Comparison of Different Remotely Sensed Data Sources for Detection of Presence of Standing Dead Trees Using a Tree-Based Approach

Abstract

Deadwood is an important key ecological element for forest ecosystem biodiversity. Its low occurrence, especially in managed forests, makes inventory through field campaigns challenging. Remote sensing can provide a more objective and systematic approach to detect deadwood for large areas. Traditional area-based approaches have, however, shown limitations when it comes to predicting rare objects such as standing dead trees (SDT). To overcome this limitation, this study proposes a tree-based approach that uses a local maxima function to identify trees from airborne laser scanning (ALS) and optical data, and predict their status, i.e., living or dead, from normalized difference vegetation index (NDVI). NDVI was calculated from aerial images (hyperspectral and simulated aerial image) and from satellite images (PlanetScope and Sentinel-2). By comparing the different remotely sensed data sources, we aimed to assess the impact of spatial and spectral resolutions in the prediction of SDT. The presence/absence of SDT was perfectly predicted by combining trees identified using ALS-derived canopy height models with spatial resolutions between 0.75 m and 1 m and a search window size of 3 pixels, and NDVI computed from aerial images to predict their status.

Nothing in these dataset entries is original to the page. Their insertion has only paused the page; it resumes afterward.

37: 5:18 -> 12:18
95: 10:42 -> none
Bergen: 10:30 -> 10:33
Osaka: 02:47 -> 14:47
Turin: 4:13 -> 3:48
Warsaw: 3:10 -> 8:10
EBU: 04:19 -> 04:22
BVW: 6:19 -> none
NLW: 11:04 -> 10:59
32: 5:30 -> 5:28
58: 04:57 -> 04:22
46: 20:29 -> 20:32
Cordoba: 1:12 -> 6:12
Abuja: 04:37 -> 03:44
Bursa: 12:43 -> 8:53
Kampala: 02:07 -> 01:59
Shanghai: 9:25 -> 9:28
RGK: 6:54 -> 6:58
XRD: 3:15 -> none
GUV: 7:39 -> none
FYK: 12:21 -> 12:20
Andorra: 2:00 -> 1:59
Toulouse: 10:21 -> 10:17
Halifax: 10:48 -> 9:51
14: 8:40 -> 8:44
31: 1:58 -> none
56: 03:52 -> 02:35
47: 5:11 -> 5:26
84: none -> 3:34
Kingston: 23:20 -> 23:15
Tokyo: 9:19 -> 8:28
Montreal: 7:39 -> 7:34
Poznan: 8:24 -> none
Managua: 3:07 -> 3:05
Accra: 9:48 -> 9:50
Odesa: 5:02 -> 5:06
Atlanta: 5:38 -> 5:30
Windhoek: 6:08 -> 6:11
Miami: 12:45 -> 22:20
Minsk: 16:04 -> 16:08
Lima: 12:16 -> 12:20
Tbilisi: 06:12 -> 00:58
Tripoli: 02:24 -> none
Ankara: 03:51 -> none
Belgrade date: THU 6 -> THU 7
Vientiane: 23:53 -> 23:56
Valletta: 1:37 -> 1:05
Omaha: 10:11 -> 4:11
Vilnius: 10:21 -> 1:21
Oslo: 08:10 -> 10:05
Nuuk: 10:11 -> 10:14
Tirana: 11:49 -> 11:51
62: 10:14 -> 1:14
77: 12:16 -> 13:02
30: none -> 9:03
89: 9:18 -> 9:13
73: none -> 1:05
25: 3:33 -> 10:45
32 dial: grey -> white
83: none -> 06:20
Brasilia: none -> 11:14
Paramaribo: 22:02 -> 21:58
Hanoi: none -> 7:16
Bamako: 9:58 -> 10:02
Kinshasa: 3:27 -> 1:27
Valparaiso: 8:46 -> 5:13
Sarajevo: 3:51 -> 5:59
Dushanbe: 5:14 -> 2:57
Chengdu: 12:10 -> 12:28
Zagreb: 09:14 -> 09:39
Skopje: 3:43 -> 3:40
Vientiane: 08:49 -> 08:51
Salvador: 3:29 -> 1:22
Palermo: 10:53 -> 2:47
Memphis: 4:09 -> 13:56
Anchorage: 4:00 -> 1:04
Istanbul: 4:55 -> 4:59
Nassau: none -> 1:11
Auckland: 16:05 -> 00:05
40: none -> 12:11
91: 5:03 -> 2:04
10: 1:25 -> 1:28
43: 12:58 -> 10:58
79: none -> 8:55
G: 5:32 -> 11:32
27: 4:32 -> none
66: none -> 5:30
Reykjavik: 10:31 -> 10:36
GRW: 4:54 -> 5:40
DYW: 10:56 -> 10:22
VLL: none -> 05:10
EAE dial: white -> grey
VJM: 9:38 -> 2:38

The presence/absence of SDT was not predicted as accurately when using NDVI computed from satellite images. A root-mean-square deviation of around 35 trees ha−1 was obtained when predicting the density of SDT with NDVI from aerial images and around 60 trees ha−1 with NDVI from satellite images. The tree-based approach presented in this study shows great potential to predict the presence of SDT over large areas.